Tony fits the bill as a worthy successor to the fading generation of tech visionaries. It’s worth listening to him talk about his philosophy in an interview on 99u. He speaks eloquently of his personal development in the tech industry. His first decade was learning, the following one of using that knowledge to build things and the last one in mentoring others. It’s a pretty good career path to become a visionary in this industry. In his eyes, engineering products is all about atoms and electrons – the things we can touch and the information they can convey. It’s a pragmatic way of describing what is being hyped as the Internet of Things. He’s driven by a frustration about things that don’t work or don’t exist, which generates a passion to combine those atoms and electrons into something that solves a problem with the elegance that makes it desirable. It’s a story of creativity, going back to when his Grandfather taught him how to build things. I fully share that philosophy and my guess is that someone at Google does as well. What probably worries Google more than anything else is that Apple should share the same view and look at Tony as a potential Steve 2.0.
Would a company really pay $3.2 billion to keep a visionary out of the hands of a rival? The benchmark in the industry for valuing key technical staff in an acquisition is between $3 and $10 million per head, but that’s for key engineers. In comparison, Satya Nadella’s annual remuneration package is around $18 million, but that’s just for a CEO – Bill’s still at his side to help with the vision. Real visionaries don’t come cheap. The stakes at this point in the technology cycle are very high. To reiterate, we are in a post PC era. Tablets probably have a limited number of places to go other than heading for commoditisation, closely followed by smartphones. What’s coming next is debatable. Home automation will arrive at some point, but it’s questionable how far it will penetrate into legacy housing, rather than new build. Even then, manufacturers have to find a way to break the 20 year replacement life cycle of existing home infrastructure products.

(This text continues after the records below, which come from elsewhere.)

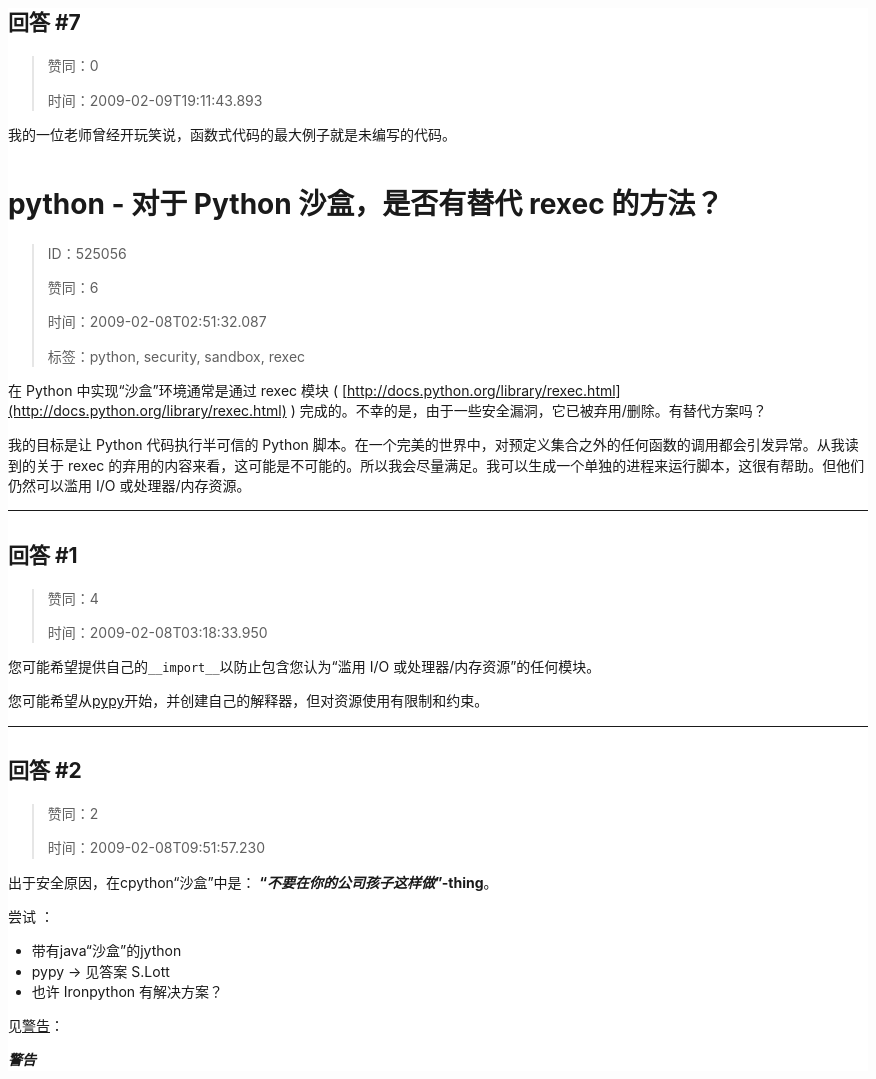 ## 回答 #7

> 赞同：0
> 
> 时间：2009-02-09T19:11:43.893

我的一位老师曾经开玩笑说，函数式代码的最大例子就是未编写的代码。

# python - 对于 Python 沙盒，是否有替代 rexec 的方法？

> ID：525056
> 
> 赞同：6
> 
> 时间：2009-02-08T02:51:32.087
> 
> 标签：python, security, sandbox, rexec

在 Python 中实现“沙盒”环境通常是通过 rexec 模块 ( [http://docs.python.org/library/rexec.html](http://docs.python.org/library/rexec.html) ) 完成的。不幸的是，由于一些安全漏洞，它已被弃用/删除。有替代方案吗？

我的目标是让 Python 代码执行半可信的 Python 脚本。在一个完美的世界中，对预定义集合之外的任何函数的调用都会引发异常。从我读到的关于 rexec 的弃用的内容来看，这可能是不可能的。所以我会尽量满足。我可以生成一个单独的进程来运行脚本，这很有帮助。但他们仍然可以滥用 I/O 或处理器/内存资源。

* * *

## 回答 #1

> 赞同：4
> 
> 时间：2009-02-08T03:18:33.950

您可能希望提供自己的`__import__`以防止包含您认为“滥用 I/O 或处理器/内存资源”的任何模块。

您可能希望从[pypy](http://codespeak.net/pypy/dist/pypy/doc/)开始，并创建自己的解释器，但对资源使用有限制和约束。

* * *

## 回答 #2

> 赞同：2
> 
> 时间：2009-02-08T09:51:57.230

出于安全原因，在cpython“沙盒”中是： **“*不要在你的公司孩子这样做*”-thing**。

尝试 ：

*   带有java“沙盒”的jython
*   pypy -> 见答案 S.Lott
*   也许 Ironpython 有解决方案？

见[警告](http://www.wingware.com/psupport/python-manual/2.6/library/restricted.html)：

***警告***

The battlefield will probably be wearables, whether that’s a smart watch, fitness band or smart glasses. I’d argue that Google Glass may be the most important innovation of those three. It certainly generates more data than any of the others. Whichever wins, Google will want to own the data flowing out of it and it will best achieve that by embedding its AI within it. If owning Tony prevents a competitor from owning the data produced by their wearable devices, then $3.2 billion may be a cheap price to pay.

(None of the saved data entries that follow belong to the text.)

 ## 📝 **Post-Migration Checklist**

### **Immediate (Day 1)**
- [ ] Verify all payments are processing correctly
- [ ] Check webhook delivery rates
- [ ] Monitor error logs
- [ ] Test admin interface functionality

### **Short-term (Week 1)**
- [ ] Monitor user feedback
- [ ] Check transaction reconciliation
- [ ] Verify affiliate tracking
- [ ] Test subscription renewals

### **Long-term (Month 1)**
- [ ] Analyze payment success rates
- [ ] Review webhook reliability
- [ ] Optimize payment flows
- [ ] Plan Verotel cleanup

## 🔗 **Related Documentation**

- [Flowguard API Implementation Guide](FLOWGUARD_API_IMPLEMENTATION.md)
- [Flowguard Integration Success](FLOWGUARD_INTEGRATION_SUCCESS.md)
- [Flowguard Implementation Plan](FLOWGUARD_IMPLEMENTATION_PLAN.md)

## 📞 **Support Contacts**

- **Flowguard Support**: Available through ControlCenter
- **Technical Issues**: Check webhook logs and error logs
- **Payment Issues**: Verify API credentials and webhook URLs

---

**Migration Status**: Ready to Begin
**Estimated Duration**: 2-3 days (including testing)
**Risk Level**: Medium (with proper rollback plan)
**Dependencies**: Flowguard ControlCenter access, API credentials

I’m sure Nest will use their new owner’s resources to allow them to innovate further. But it would not surprise me to see Tony and his fellow designers devoting more of their time to Google’s personal hardware products like Glass. Will Google ever becomes a volume hardware manufacturer? I suspect not. Its interest is in enabling platforms and gathering data from them. Once they can demonstrate a vision, it’s generally more efficient to let the market take on the mantle of evolution.
Both Nest and Glass are objects of desire. Both herald markets which can become game changers to the advantage of Google. They share the same vision, which is of new, desirable and useful products which generate and consume data for their AI algorithms. To continue its current success, Google’s long term business model may have more need of visionaries that its competitors. This acquisition may be proof that Google is well aware of that need.